Ixionidae has only a tenuous atmosphere with a pressure of only 1⁄230000 that of Earth's, measuring at 444 mPa. It is due to intense heating and stellar winds from the nearby star causing hydrodynamic escape. Almost all the gases that make up atmosphere were outgassed by volcanoes. Carbon dioxide makes up about half of the atmosphere, while most of the remaining are alkali metals sodium and potassium vapors. The atmosphere also contains small amount of mercury vapor, carbon monoxide, sulfur dioxide, and water vapor. Mercury came from mercury amalgams in crustal rocks via volcanism while sodium and potassium vapors came from decomposed salt.
Moons and rings Edit
Ixionidae has only a small hill sphere, because of its low mass and in torch orbit around the star. Hill sphere is a region within where moons are in stable orbit around the planet, if they orbit outside it, they may end up orbiting the star instead. The radius of the hill sphere is just 18% of the Earth-Moon distance or nine planetary radii. In reality, Ixionidae has no moon, like the two closest planets in the Solar System Mercury and Venus. Like most rocky planets, Ixionidae has no rings unlike the Solar System's giant planets.

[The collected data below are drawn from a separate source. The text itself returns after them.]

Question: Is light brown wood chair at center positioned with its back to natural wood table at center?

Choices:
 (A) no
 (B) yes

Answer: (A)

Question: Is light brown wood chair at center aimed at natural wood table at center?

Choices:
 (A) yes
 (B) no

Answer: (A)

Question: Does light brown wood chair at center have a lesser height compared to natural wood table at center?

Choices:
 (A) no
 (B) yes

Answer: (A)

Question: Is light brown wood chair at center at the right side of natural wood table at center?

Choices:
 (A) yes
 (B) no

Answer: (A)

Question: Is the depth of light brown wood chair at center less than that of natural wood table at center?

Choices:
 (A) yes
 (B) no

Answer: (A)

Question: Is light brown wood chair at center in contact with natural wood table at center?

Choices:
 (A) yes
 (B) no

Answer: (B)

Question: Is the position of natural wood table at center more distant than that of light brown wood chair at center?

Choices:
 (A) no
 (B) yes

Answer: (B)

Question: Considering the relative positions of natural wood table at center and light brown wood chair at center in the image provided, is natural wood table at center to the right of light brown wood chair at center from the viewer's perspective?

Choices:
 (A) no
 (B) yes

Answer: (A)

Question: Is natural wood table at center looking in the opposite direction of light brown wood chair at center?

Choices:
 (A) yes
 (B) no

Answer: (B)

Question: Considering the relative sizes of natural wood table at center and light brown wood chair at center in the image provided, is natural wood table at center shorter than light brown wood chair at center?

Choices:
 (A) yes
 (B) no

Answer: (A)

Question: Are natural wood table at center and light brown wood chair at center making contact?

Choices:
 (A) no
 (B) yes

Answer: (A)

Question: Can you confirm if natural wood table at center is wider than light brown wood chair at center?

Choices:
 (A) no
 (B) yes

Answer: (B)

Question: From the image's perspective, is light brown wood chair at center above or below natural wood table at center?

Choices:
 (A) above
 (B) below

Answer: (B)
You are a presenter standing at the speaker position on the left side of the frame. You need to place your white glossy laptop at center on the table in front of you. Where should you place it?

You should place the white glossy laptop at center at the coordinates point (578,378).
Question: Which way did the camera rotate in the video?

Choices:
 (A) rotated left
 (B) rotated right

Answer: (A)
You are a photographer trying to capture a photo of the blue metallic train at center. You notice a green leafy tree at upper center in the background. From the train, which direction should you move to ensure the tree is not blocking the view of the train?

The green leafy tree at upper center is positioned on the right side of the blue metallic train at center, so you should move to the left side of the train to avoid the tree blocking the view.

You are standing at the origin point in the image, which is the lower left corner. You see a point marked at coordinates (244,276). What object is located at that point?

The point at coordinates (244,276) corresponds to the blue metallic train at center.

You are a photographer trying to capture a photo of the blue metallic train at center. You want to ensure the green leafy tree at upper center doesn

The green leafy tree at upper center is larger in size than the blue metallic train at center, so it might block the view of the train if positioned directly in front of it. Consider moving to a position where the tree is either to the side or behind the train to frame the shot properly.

Ixionidae orbits only 6¼ gigameters, which is too close to the star for this planet to form as tidal influences prevented planets to form at this distance. Instead Ixionidae formed considerably farther away where tidal influences are much less and more available materials. After the planet form, pressure differences in protoplanetary disk as well as gravity interplay between planets and the parent star caused this planet to orbit eccentrically. During close periastron, star's tidal exert forces on the planet, thus slowing down its top speed so that next apastron would not be as far, and thus decreasing it semimajor axis while circulizing its orbit. When the planet first formed, it orbited at distance similar to Mercury from the star, 83⁄7 times the present distance.
Future studies Edit
Ixionidae is the nearest known exoplanet, so it is very good candidate for future studies. Ixionidae is speculated not to transit across the face of Alpha Centauri B, however, it can be studied using reflected light. When using this technique, spectra can be carried out to study the chemical makeup of the atmosphere, and can alternatively be done using polarimetry. Evidence of volcanoes can be found using infrared spectra.

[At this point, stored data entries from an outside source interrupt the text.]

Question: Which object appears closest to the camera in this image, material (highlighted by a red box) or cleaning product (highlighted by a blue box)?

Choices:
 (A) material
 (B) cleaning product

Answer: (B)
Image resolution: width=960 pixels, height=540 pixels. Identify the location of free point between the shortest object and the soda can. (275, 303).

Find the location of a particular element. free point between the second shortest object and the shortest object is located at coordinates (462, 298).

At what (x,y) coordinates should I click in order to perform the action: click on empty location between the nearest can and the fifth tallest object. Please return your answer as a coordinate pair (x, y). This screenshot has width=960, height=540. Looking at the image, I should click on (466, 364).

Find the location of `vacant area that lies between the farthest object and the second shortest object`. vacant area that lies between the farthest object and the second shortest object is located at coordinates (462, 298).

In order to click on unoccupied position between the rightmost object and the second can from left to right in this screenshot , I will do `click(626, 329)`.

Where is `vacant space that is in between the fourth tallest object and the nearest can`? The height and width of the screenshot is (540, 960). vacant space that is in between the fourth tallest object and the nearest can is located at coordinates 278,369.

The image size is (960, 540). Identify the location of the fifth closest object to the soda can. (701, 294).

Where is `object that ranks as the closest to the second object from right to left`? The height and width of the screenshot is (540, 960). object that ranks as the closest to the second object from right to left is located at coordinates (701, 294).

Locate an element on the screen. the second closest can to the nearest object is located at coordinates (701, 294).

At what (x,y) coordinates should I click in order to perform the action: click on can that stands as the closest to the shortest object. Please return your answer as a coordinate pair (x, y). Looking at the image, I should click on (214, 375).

Direct imaging of Ixionidae is extremely difficult since it orbits very close to the star, where the star outshines the planet by the factor of millions. But since it is the nearest known exoplanet at just 4.4 light-years from Earth, this close-in planet is easiest to directly image than planets of similar distances around more distant stars, because it widens the angular separation with decrease in stellar distance from the observer. This technique can be used to study the planetary characteristics, including size, rotation, actual mass, atmosphere, surface and composition, and finding any moons.
Because Ixionidae is the nearest exoplanet to us, it would be one of the first destinations of interstellar probes. The probes can study this planet close-up, just like space probes visiting planets in our solar system besides Earth. It can discover something that even direct imaging from Earth can't find.